In terms of addressing carbs, when I told my dietitian about all the sugary foods I had been bingeing on, she told me I’d need to eat more carbs. This seemed to completely defeat the purpose of me trying to eliminate carbs (I was researching about how taking out carbs supposedly reduced sugar cravings. If you ever read anything like this, it is a LIE).
Over time I decided to try out my dietitian’s suggestion to eat more bread and oatmeal again. I did this, and lo and behold, I found myself barely bingeing on sugary cereal bars and peanut butter or whole jars of jelly anymore.
I started to gain control of the bingeing–for the most part. Sure, I had a ways to go in learning to eat more carbs again, but once I got the hang of it (i.e., finally in the past few months) it has helped immensely. Including protein and fat goes without question also, but carbs were a huge part of my shift away from bingeing.
Crave chocolate? Eat more carbs.

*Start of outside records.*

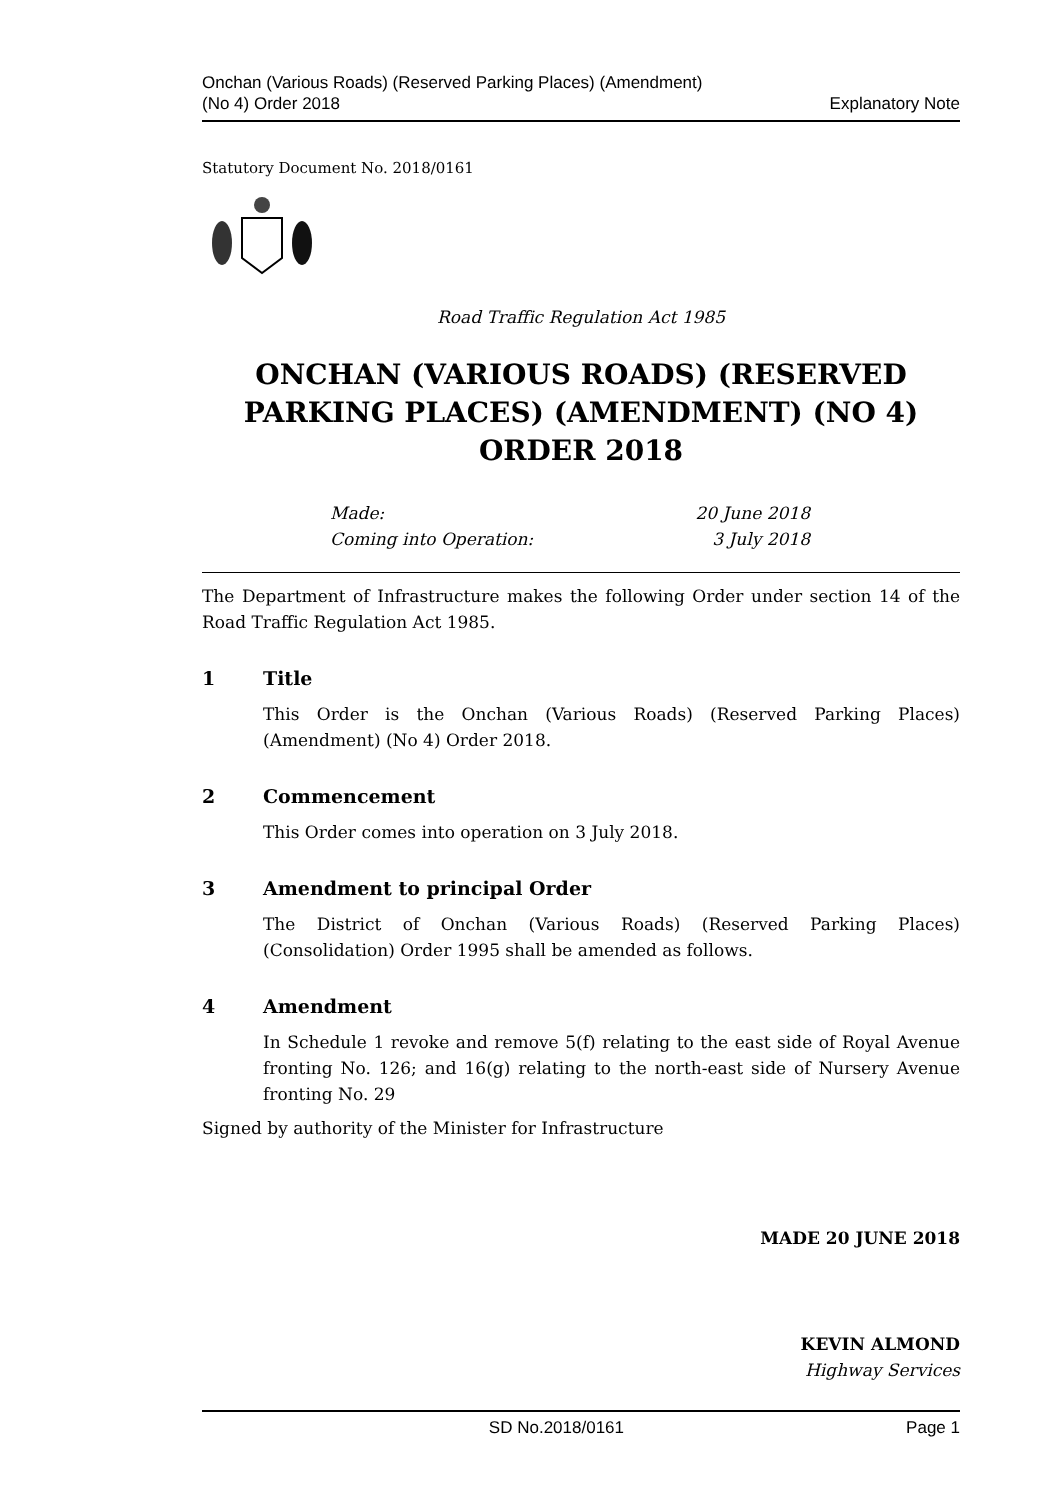Onchan (Various Roads) (Reserved Parking Places) (Amendment)
(No 4) Order 2018
Explanatory Note
Statutory Document No. 2018/0161
Road Traffic Regulation Act 1985
ONCHAN (VARIOUS ROADS) (RESERVED PARKING PLACES) (AMENDMENT) (NO 4) ORDER 2018
Made: 20 June 2018
Coming into Operation: 3 July 2018
The Department of Infrastructure makes the following Order under section 14 of the Road Traffic Regulation Act 1985.
1 Title
This Order is the Onchan (Various Roads) (Reserved Parking Places) (Amendment) (No 4) Order 2018.
2 Commencement
This Order comes into operation on 3 July 2018.
3 Amendment to principal Order
The District of Onchan (Various Roads) (Reserved Parking Places) (Consolidation) Order 1995 shall be amended as follows.
4 Amendment
In Schedule 1 revoke and remove 5(f) relating to the east side of Royal Avenue fronting No. 126; and 16(g) relating to the north-east side of Nursery Avenue fronting No. 29
Signed by authority of the Minister for Infrastructure
MADE 20 JUNE 2018
KEVIN ALMOND
Highway Services
SD No.2018/0161 Page 1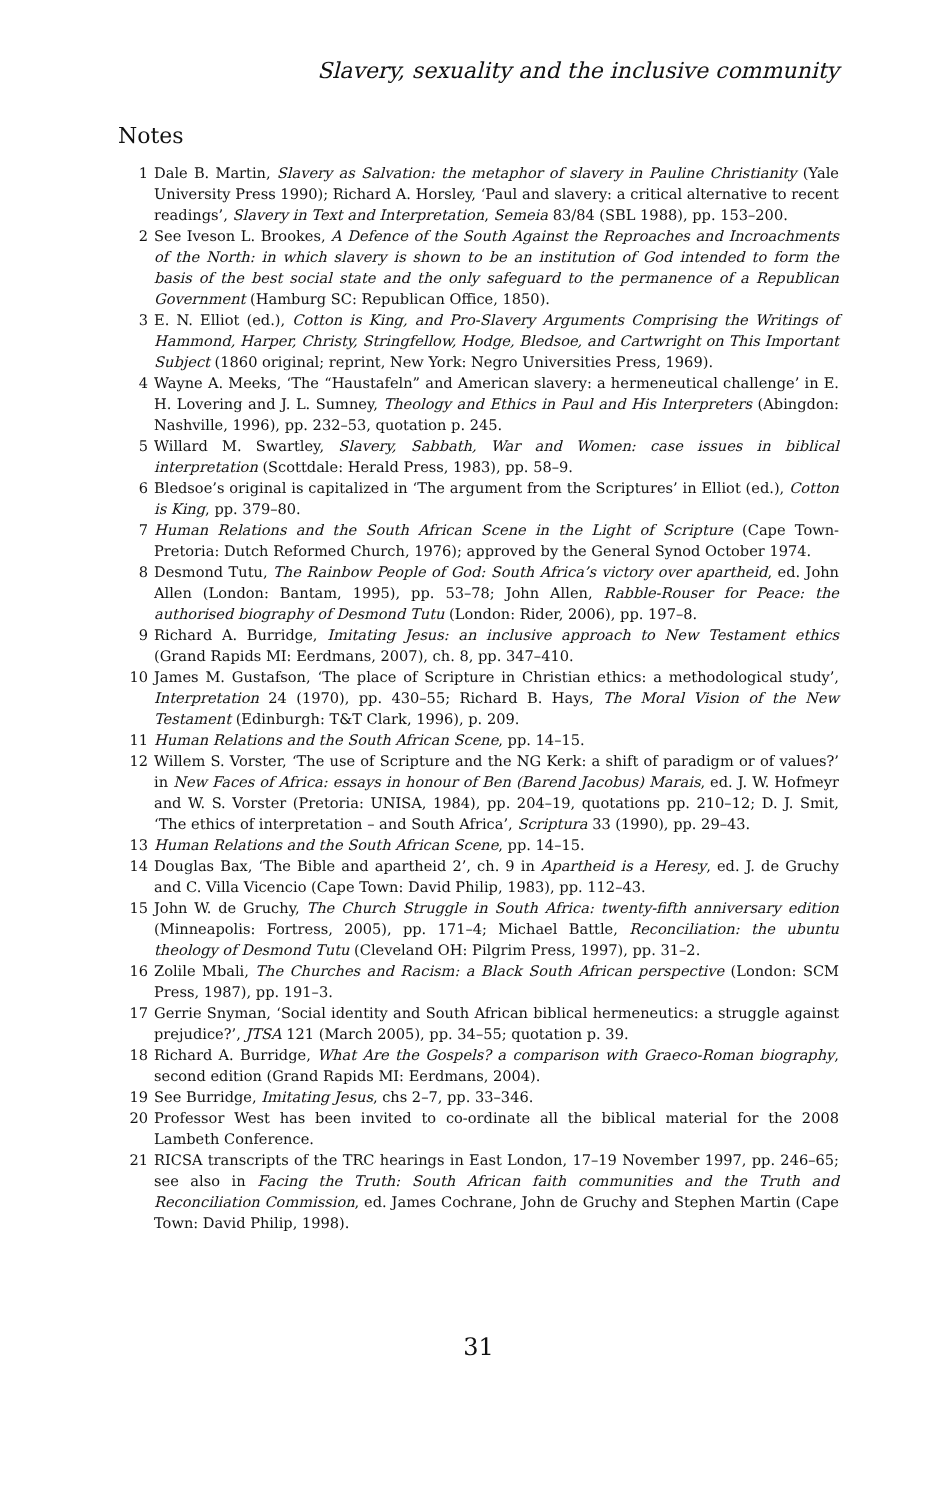Slavery, sexuality and the inclusive community
Notes
1 Dale B. Martin, Slavery as Salvation: the metaphor of slavery in Pauline Christianity (Yale University Press 1990); Richard A. Horsley, ‘Paul and slavery: a critical alternative to recent readings’, Slavery in Text and Interpretation, Semeia 83/84 (SBL 1988), pp. 153–200.
2 See Iveson L. Brookes, A Defence of the South Against the Reproaches and Incroachments of the North: in which slavery is shown to be an institution of God intended to form the basis of the best social state and the only safeguard to the permanence of a Republican Government (Hamburg SC: Republican Office, 1850).
3 E. N. Elliot (ed.), Cotton is King, and Pro-Slavery Arguments Comprising the Writings of Hammond, Harper, Christy, Stringfellow, Hodge, Bledsoe, and Cartwright on This Important Subject (1860 original; reprint, New York: Negro Universities Press, 1969).
4 Wayne A. Meeks, ‘The “Haustafeln” and American slavery: a hermeneutical challenge’ in E. H. Lovering and J. L. Sumney, Theology and Ethics in Paul and His Interpreters (Abingdon: Nashville, 1996), pp. 232–53, quotation p. 245.
5 Willard M. Swartley, Slavery, Sabbath, War and Women: case issues in biblical interpretation (Scottdale: Herald Press, 1983), pp. 58–9.
6 Bledsoe’s original is capitalized in ‘The argument from the Scriptures’ in Elliot (ed.), Cotton is King, pp. 379–80.
7 Human Relations and the South African Scene in the Light of Scripture (Cape Town-Pretoria: Dutch Reformed Church, 1976); approved by the General Synod October 1974.
8 Desmond Tutu, The Rainbow People of God: South Africa’s victory over apartheid, ed. John Allen (London: Bantam, 1995), pp. 53–78; John Allen, Rabble-Rouser for Peace: the authorised biography of Desmond Tutu (London: Rider, 2006), pp. 197–8.
9 Richard A. Burridge, Imitating Jesus: an inclusive approach to New Testament ethics (Grand Rapids MI: Eerdmans, 2007), ch. 8, pp. 347–410.
10 James M. Gustafson, ‘The place of Scripture in Christian ethics: a methodological study’, Interpretation 24 (1970), pp. 430–55; Richard B. Hays, The Moral Vision of the New Testament (Edinburgh: T&T Clark, 1996), p. 209.
11 Human Relations and the South African Scene, pp. 14–15.
12 Willem S. Vorster, ‘The use of Scripture and the NG Kerk: a shift of paradigm or of values?’ in New Faces of Africa: essays in honour of Ben (Barend Jacobus) Marais, ed. J. W. Hofmeyr and W. S. Vorster (Pretoria: UNISA, 1984), pp. 204–19, quotations pp. 210–12; D. J. Smit, ‘The ethics of interpretation – and South Africa’, Scriptura 33 (1990), pp. 29–43.
13 Human Relations and the South African Scene, pp. 14–15.
14 Douglas Bax, ‘The Bible and apartheid 2’, ch. 9 in Apartheid is a Heresy, ed. J. de Gruchy and C. Villa Vicencio (Cape Town: David Philip, 1983), pp. 112–43.
15 John W. de Gruchy, The Church Struggle in South Africa: twenty-fifth anniversary edition (Minneapolis: Fortress, 2005), pp. 171–4; Michael Battle, Reconciliation: the ubuntu theology of Desmond Tutu (Cleveland OH: Pilgrim Press, 1997), pp. 31–2.
16 Zolile Mbali, The Churches and Racism: a Black South African perspective (London: SCM Press, 1987), pp. 191–3.
17 Gerrie Snyman, ‘Social identity and South African biblical hermeneutics: a struggle against prejudice?’, JTSA 121 (March 2005), pp. 34–55; quotation p. 39.
18 Richard A. Burridge, What Are the Gospels? a comparison with Graeco-Roman biography, second edition (Grand Rapids MI: Eerdmans, 2004).
19 See Burridge, Imitating Jesus, chs 2–7, pp. 33–346.
20 Professor West has been invited to co-ordinate all the biblical material for the 2008 Lambeth Conference.
21 RICSA transcripts of the TRC hearings in East London, 17–19 November 1997, pp. 246–65; see also in Facing the Truth: South African faith communities and the Truth and Reconciliation Commission, ed. James Cochrane, John de Gruchy and Stephen Martin (Cape Town: David Philip, 1998).
31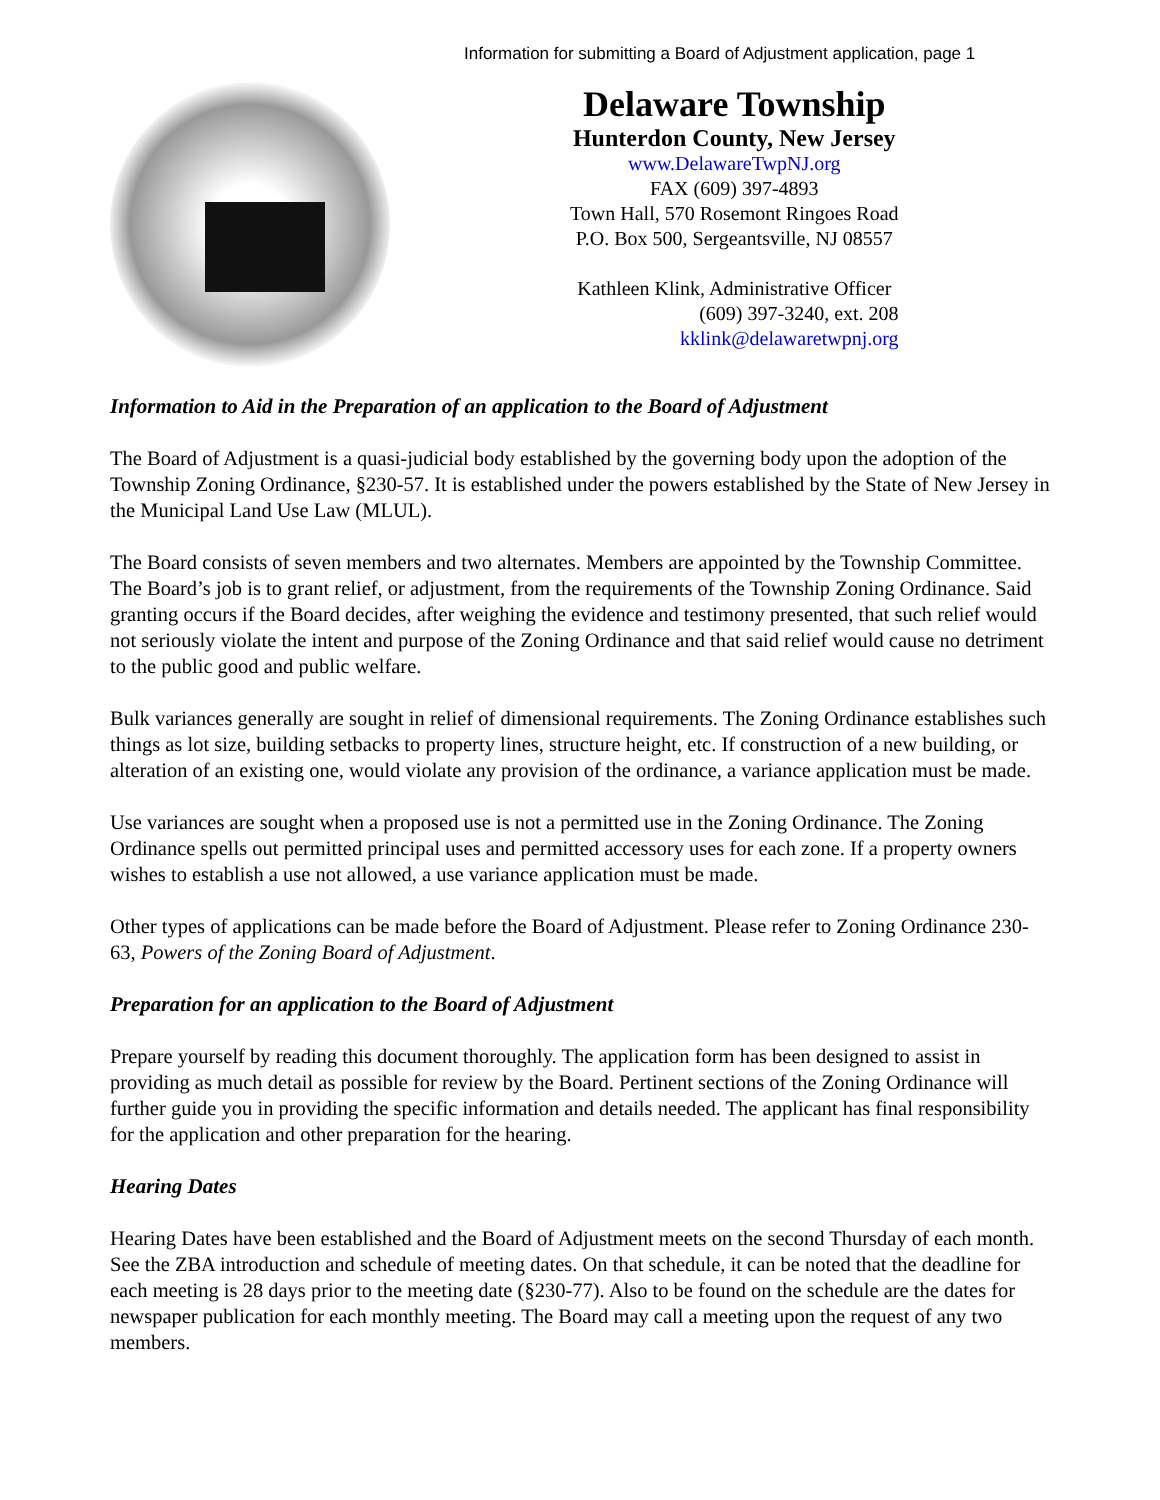Information for submitting a Board of Adjustment application, page 1
Delaware Township
Hunterdon County, New Jersey
www.DelawareTwpNJ.org
FAX (609) 397-4893
Town Hall, 570 Rosemont Ringoes Road
P.O. Box 500, Sergeantsville, NJ 08557
Kathleen Klink, Administrative Officer
(609) 397-3240, ext. 208
kklink@delawaretwpnj.org
Information to Aid in the Preparation of an application to the Board of Adjustment
The Board of Adjustment is a quasi-judicial body established by the governing body upon the adoption of the Township Zoning Ordinance, §230-57. It is established under the powers established by the State of New Jersey in the Municipal Land Use Law (MLUL).
The Board consists of seven members and two alternates. Members are appointed by the Township Committee. The Board’s job is to grant relief, or adjustment, from the requirements of the Township Zoning Ordinance. Said granting occurs if the Board decides, after weighing the evidence and testimony presented, that such relief would not seriously violate the intent and purpose of the Zoning Ordinance and that said relief would cause no detriment to the public good and public welfare.
Bulk variances generally are sought in relief of dimensional requirements. The Zoning Ordinance establishes such things as lot size, building setbacks to property lines, structure height, etc. If construction of a new building, or alteration of an existing one, would violate any provision of the ordinance, a variance application must be made.
Use variances are sought when a proposed use is not a permitted use in the Zoning Ordinance. The Zoning Ordinance spells out permitted principal uses and permitted accessory uses for each zone. If a property owners wishes to establish a use not allowed, a use variance application must be made.
Other types of applications can be made before the Board of Adjustment. Please refer to Zoning Ordinance 230-63, Powers of the Zoning Board of Adjustment.
Preparation for an application to the Board of Adjustment
Prepare yourself by reading this document thoroughly. The application form has been designed to assist in providing as much detail as possible for review by the Board. Pertinent sections of the Zoning Ordinance will further guide you in providing the specific information and details needed. The applicant has final responsibility for the application and other preparation for the hearing.
Hearing Dates
Hearing Dates have been established and the Board of Adjustment meets on the second Thursday of each month. See the ZBA introduction and schedule of meeting dates. On that schedule, it can be noted that the deadline for each meeting is 28 days prior to the meeting date (§230-77). Also to be found on the schedule are the dates for newspaper publication for each monthly meeting. The Board may call a meeting upon the request of any two members.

Crave a jar of peanut butter? Eat more carbs.
1. Recognize your emotions, but don’t neglect thinking about if you ever had a restrictive past. How did this start, and why?
2. Be honest with yourself–did you eat enough throughout the day? I notice that if I have a small or no breakfast at all, I tend to crave sugary things later. Even when I thought I ate a sufficient breakfast and lunch, I began to realize my body just might need MORE food, and that that is okay.
3. Let yourself have a small amount of what you really crave–it’s not about completely eliminating treats! But just make sure that if you feel a binge coming on, that you’ve eaten a proper meal, too. And if you need more of the proper meal, grab it!